Мои колебания в выборе карьеры скорее возросли, нежели ослабели: они были тем более мучительны, что, как сказано в твоем письме, ты намерен сохранить за собой или продать свою юридическую практику в зависимости от моих планов. Едва ли нужно говорить о том, что я глубоко чувствую твою любовь ко мне, которой продиктован такой образ действий, и что столь нежное чувство лишь увеличивает, если это вообще возможно, мою признательность и мои колебания.
Я специализировался главным образом в области истории, и профессор Тиббитс советует мне продолжать научную работу. У меня нет особого отвращения к юриспруденции, но, пожалуй, меня больше интересует теоретическая ее сторона, чем судебная практика. Дела в обычном смысле слова меня не привлекают, хотя я полностью сознаю все значение такого рода деятельности. При этом я чувствую, что некоторая практика в этой области была бы для меня весьма ценной.

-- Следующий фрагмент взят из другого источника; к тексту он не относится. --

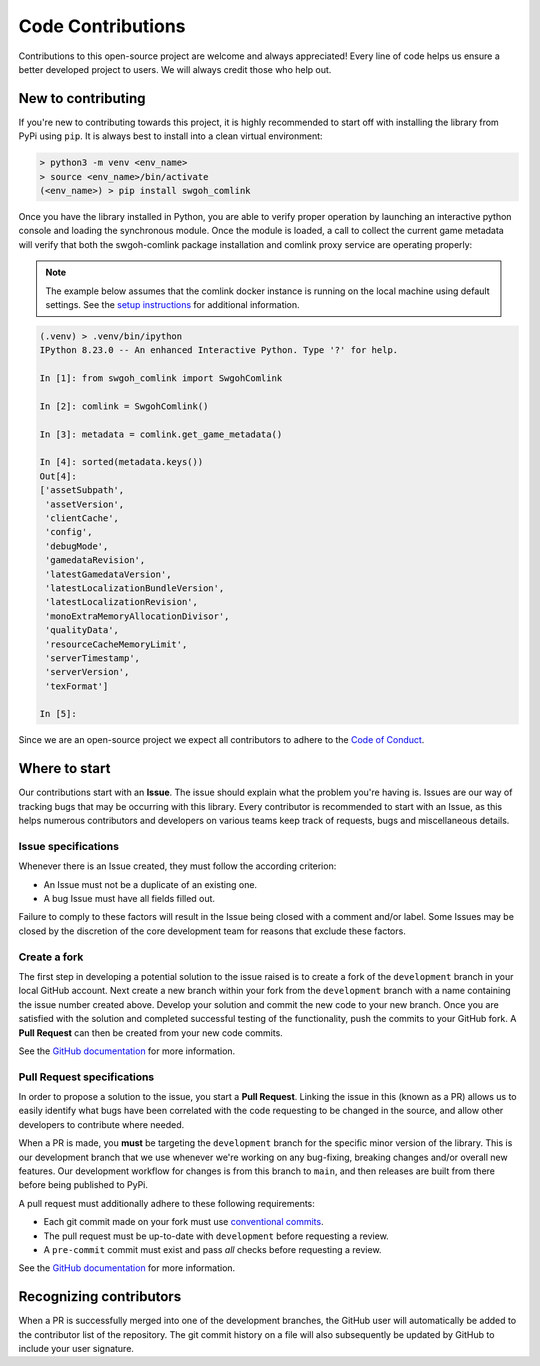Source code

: Code Contributions
==================
Contributions to this open-source project are welcome and always appreciated! Every line of code helps
us ensure a better developed project to users. We will always credit those who help out.

New to contributing
-------------------
If you're new to contributing towards this project, it is highly recommended to start off with installing
the library from PyPi using ``pip``. It is always best to install into a clean virtual environment:

.. code-block:: bash

    > python3 -m venv <env_name>
    > source <env_name>/bin/activate
    (<env_name>) > pip install swgoh_comlink

Once you have the library installed in Python, you are able to verify proper operation by launching an
interactive python console and loading the synchronous module. Once the module is loaded, a call to collect
the current game metadata will verify that both the swgoh-comlink package installation and comlink proxy
service are operating properly:

.. note:: The example below assumes that the comlink docker instance is running on the local machine using default settings. See the `setup instructions <https://github.com/swgoh-utils/swgoh-comlink>`_ for additional information.

.. code-block:: python

    (.venv) > .venv/bin/ipython
    IPython 8.23.0 -- An enhanced Interactive Python. Type '?' for help.

    In [1]: from swgoh_comlink import SwgohComlink

    In [2]: comlink = SwgohComlink()

    In [3]: metadata = comlink.get_game_metadata()

    In [4]: sorted(metadata.keys())
    Out[4]:
    ['assetSubpath',
     'assetVersion',
     'clientCache',
     'config',
     'debugMode',
     'gamedataRevision',
     'latestGamedataVersion',
     'latestLocalizationBundleVersion',
     'latestLocalizationRevision',
     'monoExtraMemoryAllocationDivisor',
     'qualityData',
     'resourceCacheMemoryLimit',
     'serverTimestamp',
     'serverVersion',
     'texFormat']

    In [5]:


Since we are an open-source project we expect all contributors to adhere to the `Code of Conduct`_.

Where to start
--------------
Our contributions start with an **Issue**. The issue should explain what the problem you're having is.
Issues are our way of tracking bugs that may be occurring with this library. Every contributor
is recommended to start with an Issue, as this helps numerous contributors and developers on various teams keep
track of requests, bugs and miscellaneous details.

Issue specifications
********************
Whenever there is an Issue created, they must follow the according criterion:

- An Issue must not be a duplicate of an existing one.
- A bug Issue must have all fields filled out.

Failure to comply to these factors will result in the Issue being closed with a comment and/or label.
Some Issues may be closed by the discretion of the core development team for reasons that exclude
these factors.

Create a fork
*************
The first step in developing a potential solution to the issue raised is to create a fork of the
``development`` branch in your local GitHub account. Next create a new branch within your fork from
the ``development`` branch with a name containing the issue number created above. Develop your solution
and commit the new code to your new branch. Once you are satisfied with the solution and completed successful
testing of the functionality, push the commits to your GitHub fork. A **Pull Request** can then be created
from your new code commits.

See the `GitHub documentation <https://docs.github.com/en/pull-requests/collaborating-with-pull-requests/working-with-forks/fork-a-repo>`_ for more information.

Pull Request specifications
***************************
In order to propose a solution to the issue, you start a **Pull Request**. Linking the issue in this
(known as a PR) allows us to easily identify what bugs have been correlated with the code requesting
to be changed in the source, and allow other developers to contribute where needed.

When a PR is made, you **must** be targeting the ``development`` branch for the specific minor version of
the library. This is our development branch that we use whenever we're working on any bug-fixing, breaking
changes and/or overall new features. Our development workflow for changes is from this branch to ``main``,
and then releases are built from there before being published to PyPi.

A pull request must additionally adhere to these following requirements:

- Each git commit made on your fork must use `conventional commits`_.
- The pull request must be up-to-date with ``development`` before requesting a review.
- A ``pre-commit`` commit must exist and pass *all* checks before requesting a review.

See the `GitHub documentation <https://docs.github.com/en/pull-requests/collaborating-with-pull-requests/proposing-changes-to-your-work-with-pull-requests/creating-a-pull-request>`_ for more information.

Recognizing contributors
------------------------
When a PR is successfully merged into one of the development branches, the GitHub user will automatically
be added to the contributor list of the repository. The git commit history on a file will also subsequently
be updated by GitHub to include your user signature.

.. _Code of Conduct: https://github.com/swgoh-utils/comlink-python/blob/main/CODE_OF_CONDUCT.md
.. _conventional commits: https://www.conventionalcommits.org/en/v1.0.0/
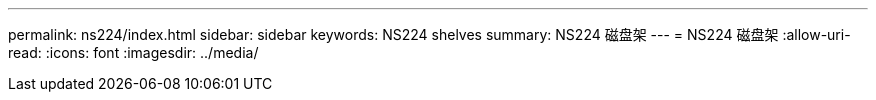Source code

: ---
permalink: ns224/index.html 
sidebar: sidebar 
keywords: NS224 shelves 
summary: NS224 磁盘架 
---
= NS224 磁盘架
:allow-uri-read: 
:icons: font
:imagesdir: ../media/


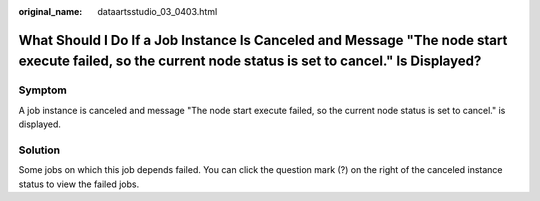:original_name: dataartsstudio_03_0403.html

.. _dataartsstudio_03_0403:

What Should I Do If a Job Instance Is Canceled and Message "The node start execute failed, so the current node status is set to cancel." Is Displayed?
======================================================================================================================================================

Symptom
-------

A job instance is canceled and message "The node start execute failed, so the current node status is set to cancel." is displayed.

Solution
--------

Some jobs on which this job depends failed. You can click the question mark (?) on the right of the canceled instance status to view the failed jobs.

Профессор Тиббитс и ректор университета совместными усилиями пытаются устроить меня аспирантом в Сорбонну (это в Париже), причем возможно, что после этого я смогу работать в одном из немецких или английских университетов. Но к чему это приведет? Хотя история и является одной из важнейших наук, она делает возможной лишь академическую карьеру, а я не уверен, что смог бы руководить кафедрой, даже если бы мне ее предложили. Европа меня манит, но велика притягательная сила Америки; история меня привлекает, но ей противостоит юриспруденция и твердое положение в обществе. Поездка в Европу означала бы шаг в неизвестность и, кроме того, весьма тяжелую для меня разлуку с единственным близким мне человеком. Однако, если я начну работать в конторе, понапрасну пропадут три года усердных занятий, и, кроме того, у меня нет уверенности, гожусь ли я для адвокатской карьеры.
При таких обстоятельствах, мне кажется, будет большой ошибкой, если ты закроешь или продашь свою контору, так как, даже если я уеду в Европу — а это не исключено, — вполне вероятно, что к концу года я пожелаю вернуться в Америку и избрать адвокатскую карьеру, хотя ничего нельзя сказать с уверенностью.